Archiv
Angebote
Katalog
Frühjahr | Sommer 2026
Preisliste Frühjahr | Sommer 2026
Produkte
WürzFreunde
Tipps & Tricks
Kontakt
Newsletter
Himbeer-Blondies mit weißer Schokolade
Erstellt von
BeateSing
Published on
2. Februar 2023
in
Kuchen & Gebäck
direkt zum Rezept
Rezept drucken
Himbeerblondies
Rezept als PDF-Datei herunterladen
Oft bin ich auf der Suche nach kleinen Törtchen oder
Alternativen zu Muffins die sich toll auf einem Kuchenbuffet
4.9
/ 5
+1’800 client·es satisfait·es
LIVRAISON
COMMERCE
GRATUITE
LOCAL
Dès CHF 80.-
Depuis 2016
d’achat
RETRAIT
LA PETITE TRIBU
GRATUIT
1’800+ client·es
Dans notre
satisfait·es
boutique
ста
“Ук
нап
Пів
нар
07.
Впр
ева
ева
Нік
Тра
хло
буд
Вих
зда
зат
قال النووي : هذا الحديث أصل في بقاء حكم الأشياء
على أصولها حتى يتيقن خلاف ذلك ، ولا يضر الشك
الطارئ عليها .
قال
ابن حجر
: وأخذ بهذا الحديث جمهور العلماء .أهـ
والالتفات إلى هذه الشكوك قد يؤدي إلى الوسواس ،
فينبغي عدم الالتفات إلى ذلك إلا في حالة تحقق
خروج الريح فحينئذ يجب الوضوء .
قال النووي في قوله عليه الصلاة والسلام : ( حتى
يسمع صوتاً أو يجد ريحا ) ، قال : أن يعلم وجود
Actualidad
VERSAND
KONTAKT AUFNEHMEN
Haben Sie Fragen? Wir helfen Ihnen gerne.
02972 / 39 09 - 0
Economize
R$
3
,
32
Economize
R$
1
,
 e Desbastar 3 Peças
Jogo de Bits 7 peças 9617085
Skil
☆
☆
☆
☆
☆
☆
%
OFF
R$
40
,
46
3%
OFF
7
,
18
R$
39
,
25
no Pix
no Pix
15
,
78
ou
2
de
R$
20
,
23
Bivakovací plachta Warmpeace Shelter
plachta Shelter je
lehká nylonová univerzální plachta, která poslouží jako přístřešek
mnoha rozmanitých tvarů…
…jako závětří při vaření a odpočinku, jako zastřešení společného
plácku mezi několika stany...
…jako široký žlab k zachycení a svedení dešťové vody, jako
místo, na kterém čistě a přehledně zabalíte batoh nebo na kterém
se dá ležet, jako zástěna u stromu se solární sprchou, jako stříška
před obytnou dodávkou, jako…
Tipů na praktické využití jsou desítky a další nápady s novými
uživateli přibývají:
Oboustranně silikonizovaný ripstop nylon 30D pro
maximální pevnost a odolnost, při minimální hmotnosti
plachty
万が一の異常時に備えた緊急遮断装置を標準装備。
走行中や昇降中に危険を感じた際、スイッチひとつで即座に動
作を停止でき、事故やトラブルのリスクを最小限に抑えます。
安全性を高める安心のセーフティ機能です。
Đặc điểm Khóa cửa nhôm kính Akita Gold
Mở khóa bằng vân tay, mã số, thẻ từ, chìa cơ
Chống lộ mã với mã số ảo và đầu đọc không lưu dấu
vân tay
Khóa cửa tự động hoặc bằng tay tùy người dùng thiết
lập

## GOAL OF THE EXERCISE
Pull out all lines containing the word "Sommer" from the entries above.

## ANSWER TO THE PROBLEM
Frühjahr | Sommer 2026
Preisliste Frühjahr | Sommer 2026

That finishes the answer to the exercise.